*** Given text ***
Seahawks offensive line improving, but questions remain ahead of tough test

Seattle Seahawks v San Francisco 49ers

RENTON -- What exactly is the current version of Seattle's offensive line capable of?

It's a question we still don't know the answer to 11 games into the 2017 season, mainly because this version of Seattle's offensive line has played just one game together. Duane Brown and Luke Joeckel played together for the first time last Sunday in Santa Clara against the 49ers. Ethan Pocic has played one game at right guard after replacing Joeckel for five games on the left side.

And while pass protection has generally been decent most of the season, the run game has been abysmal. Will it stay that way? There's not enough evidence to say definitively. There's also the possibility that the addition of Brown, return of Joeckel and insertion of Pocic at right guard could help propel the running game forward for the final five weeks of the season.

"Each week is for us right now is a new situation, we’ll figure it out as we go," head coach Pete Carroll said Monday. "And we’ll see Mike Davis come back to practice and see where he fits in and see the whole thing how it fits together. It’s just not as clear as it could be maybe with a couple of more weeks, so we’ll see. I’m anxious to see our guys run again behind the line playing together and see how that works, and we’ll just wait and see what comes."

Brown and Joeckel never once practiced together before taking the field side-by-side on Sunday. Brown hadn't practiced in two weeks while recovering from an ankle injury and Joeckel returned to the lineup last week for the first time since knee surgery in October. Keeping the same group together, if possible, down the stretch should allow the Seahawks to maximize what they can do.

"Anytime you start to have a line together more than a week or two weeks and you get to start to build relationships, camaraderie and just understanding how the guy next to you plays, there's trust that goes in there," center Justin Britt said. "I feel like the left side is well-schooled. They've played a lot of ball between the both of them. And then the right side, they're relatively new but Germain (Ifedi)'s got experience and Ethan's coming along pretty nice. So it's just working together."

Wilson wasn't sacked and was hit just six times on Sunday. He did have to avoid a couple of near sacks but he wasn't under a constant barrage of pressure like has been seen in past seasons.

"It was interesting because (there was) a couple issues early, a stunt, and then we were able to get it worked out," offensive line coach Tom Cable said. "The experience of both of them showed up because we were on it. ... It was good in that we were able to problem solve with their wisdom and experience and then once they got going it was pretty good."

It wasn't perfect. Brown and Joeckel missed a stunt, which Cable mentioned. Matt Tobin (as an extra tight end) and Germain Ifedi had instances where they appeared to go the wrong way on a play, which caused issues as well. It's a group still trying to find its way at times, but there has been progress made.

"First time in a couple of years that they didn’t give up a sack," Carroll said Monday of the offensive line's performance against the 49ers. "Russell did a nice job of avoiding some stuff, but all-in-all, it was kind of like the first step together, and I’m hoping that as we come down to the finish of this season that these guys can really continue to develop and we can play better and smarter and be more efficient. It was a really good sign in that regard."
*** Supplied information ***
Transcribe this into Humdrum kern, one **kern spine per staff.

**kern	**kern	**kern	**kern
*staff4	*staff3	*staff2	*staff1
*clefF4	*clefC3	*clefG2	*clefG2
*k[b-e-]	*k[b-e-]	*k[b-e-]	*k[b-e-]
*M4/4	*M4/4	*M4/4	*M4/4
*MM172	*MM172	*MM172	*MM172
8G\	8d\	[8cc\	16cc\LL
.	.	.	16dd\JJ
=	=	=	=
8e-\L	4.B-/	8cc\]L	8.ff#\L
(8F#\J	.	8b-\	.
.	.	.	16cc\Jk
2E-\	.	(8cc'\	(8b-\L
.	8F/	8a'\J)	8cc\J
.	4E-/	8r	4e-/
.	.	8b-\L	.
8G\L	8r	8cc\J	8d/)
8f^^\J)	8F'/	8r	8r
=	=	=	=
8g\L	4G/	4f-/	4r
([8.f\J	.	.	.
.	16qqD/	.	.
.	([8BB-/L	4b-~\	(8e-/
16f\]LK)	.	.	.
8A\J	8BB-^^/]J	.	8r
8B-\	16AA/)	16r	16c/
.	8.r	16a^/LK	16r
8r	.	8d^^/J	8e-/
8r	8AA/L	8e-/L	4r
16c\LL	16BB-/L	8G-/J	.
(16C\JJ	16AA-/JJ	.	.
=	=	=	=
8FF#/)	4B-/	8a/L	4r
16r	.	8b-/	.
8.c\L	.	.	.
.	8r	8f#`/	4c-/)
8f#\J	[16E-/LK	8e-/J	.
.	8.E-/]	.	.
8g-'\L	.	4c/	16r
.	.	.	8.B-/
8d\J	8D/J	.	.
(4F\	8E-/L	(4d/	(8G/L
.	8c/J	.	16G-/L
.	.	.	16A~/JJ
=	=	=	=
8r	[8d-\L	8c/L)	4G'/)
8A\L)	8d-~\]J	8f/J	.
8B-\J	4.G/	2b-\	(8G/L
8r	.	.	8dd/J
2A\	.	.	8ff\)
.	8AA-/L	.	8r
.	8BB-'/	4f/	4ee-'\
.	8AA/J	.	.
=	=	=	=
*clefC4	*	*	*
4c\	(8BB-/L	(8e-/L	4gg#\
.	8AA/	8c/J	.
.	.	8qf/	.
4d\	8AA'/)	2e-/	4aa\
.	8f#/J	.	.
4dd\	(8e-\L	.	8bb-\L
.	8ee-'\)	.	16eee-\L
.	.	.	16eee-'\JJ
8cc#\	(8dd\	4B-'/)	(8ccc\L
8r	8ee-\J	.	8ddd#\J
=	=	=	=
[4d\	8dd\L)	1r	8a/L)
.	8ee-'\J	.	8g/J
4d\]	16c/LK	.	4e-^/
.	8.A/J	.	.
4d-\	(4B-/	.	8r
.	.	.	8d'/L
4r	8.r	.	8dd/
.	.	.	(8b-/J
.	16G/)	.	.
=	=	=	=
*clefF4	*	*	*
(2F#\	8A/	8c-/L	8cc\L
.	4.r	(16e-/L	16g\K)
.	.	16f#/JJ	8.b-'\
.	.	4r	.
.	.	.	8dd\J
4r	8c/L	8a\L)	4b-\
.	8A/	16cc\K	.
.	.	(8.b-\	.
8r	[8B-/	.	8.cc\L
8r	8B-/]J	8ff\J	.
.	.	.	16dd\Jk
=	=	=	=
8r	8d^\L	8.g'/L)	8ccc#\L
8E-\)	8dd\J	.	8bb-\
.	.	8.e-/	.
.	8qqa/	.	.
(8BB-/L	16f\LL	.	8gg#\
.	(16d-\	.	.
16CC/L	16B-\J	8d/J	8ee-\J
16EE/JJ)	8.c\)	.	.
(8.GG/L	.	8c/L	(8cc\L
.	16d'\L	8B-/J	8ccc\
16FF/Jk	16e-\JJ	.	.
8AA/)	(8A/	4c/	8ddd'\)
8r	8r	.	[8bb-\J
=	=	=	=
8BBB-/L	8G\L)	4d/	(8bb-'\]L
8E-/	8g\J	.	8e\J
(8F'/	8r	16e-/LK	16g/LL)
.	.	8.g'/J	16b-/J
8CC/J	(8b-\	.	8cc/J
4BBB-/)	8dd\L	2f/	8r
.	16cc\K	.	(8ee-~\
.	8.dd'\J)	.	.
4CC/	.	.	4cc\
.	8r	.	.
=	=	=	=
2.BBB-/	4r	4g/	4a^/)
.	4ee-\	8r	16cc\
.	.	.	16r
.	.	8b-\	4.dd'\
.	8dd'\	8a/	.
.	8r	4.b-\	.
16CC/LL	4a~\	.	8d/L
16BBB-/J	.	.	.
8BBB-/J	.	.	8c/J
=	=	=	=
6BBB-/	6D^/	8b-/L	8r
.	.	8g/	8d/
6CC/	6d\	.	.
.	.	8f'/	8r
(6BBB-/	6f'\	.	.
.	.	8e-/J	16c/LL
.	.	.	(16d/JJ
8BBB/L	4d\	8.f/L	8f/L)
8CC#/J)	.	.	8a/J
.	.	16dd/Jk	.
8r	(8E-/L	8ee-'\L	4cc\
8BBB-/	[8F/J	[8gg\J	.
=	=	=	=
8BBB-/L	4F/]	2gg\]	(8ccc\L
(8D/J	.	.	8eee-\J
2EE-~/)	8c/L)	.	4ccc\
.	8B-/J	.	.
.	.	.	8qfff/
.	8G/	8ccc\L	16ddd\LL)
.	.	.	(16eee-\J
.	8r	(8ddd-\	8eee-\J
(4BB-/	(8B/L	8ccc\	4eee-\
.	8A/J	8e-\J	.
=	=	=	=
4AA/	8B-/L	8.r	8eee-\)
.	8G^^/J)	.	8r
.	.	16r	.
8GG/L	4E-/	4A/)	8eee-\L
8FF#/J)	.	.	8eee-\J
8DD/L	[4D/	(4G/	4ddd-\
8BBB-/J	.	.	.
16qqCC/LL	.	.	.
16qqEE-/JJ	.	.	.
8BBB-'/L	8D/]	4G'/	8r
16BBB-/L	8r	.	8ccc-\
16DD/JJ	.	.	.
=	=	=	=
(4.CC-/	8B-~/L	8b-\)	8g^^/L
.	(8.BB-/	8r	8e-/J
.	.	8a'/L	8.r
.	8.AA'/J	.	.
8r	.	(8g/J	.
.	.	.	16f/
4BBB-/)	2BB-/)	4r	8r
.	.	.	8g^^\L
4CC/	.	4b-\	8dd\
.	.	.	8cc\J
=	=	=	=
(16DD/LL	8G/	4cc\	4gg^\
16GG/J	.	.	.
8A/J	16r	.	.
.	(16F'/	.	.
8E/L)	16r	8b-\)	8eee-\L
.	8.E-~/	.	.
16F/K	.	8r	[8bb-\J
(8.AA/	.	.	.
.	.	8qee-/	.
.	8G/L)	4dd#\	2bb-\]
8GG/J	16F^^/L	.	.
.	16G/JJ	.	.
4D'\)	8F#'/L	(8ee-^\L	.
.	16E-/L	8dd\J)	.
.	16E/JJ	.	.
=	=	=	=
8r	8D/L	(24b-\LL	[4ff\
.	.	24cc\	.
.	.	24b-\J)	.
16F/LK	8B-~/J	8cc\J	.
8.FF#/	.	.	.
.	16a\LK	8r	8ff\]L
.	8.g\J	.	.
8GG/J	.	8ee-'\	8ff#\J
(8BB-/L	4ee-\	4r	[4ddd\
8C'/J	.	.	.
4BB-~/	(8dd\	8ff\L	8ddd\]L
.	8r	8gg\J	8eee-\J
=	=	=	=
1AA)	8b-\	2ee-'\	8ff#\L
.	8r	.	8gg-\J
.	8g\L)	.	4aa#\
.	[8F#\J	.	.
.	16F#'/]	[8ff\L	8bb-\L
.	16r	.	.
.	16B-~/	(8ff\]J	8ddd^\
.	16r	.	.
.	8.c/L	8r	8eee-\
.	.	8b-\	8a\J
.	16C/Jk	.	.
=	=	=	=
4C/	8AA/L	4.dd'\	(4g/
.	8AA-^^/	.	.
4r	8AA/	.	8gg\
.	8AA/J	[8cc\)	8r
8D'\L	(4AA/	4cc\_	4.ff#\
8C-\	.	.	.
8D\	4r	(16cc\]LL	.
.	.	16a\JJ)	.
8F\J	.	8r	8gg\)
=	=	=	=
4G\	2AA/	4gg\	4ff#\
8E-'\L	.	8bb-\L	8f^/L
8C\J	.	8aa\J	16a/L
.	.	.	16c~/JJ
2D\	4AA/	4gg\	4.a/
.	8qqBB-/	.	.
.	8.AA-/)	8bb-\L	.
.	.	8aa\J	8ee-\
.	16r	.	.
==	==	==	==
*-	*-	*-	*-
***
Exercise requirements >>
Answer these questions from the article on the Seahawks offensive line:
(a) At which position has Ethan Pocic played one game?
(b) How many times was Wilson hit on Sunday?
(c) What surgery did Joeckel have in October?

Written answer >>
(a) Right guard
(b) Six times
(c) Knee surgery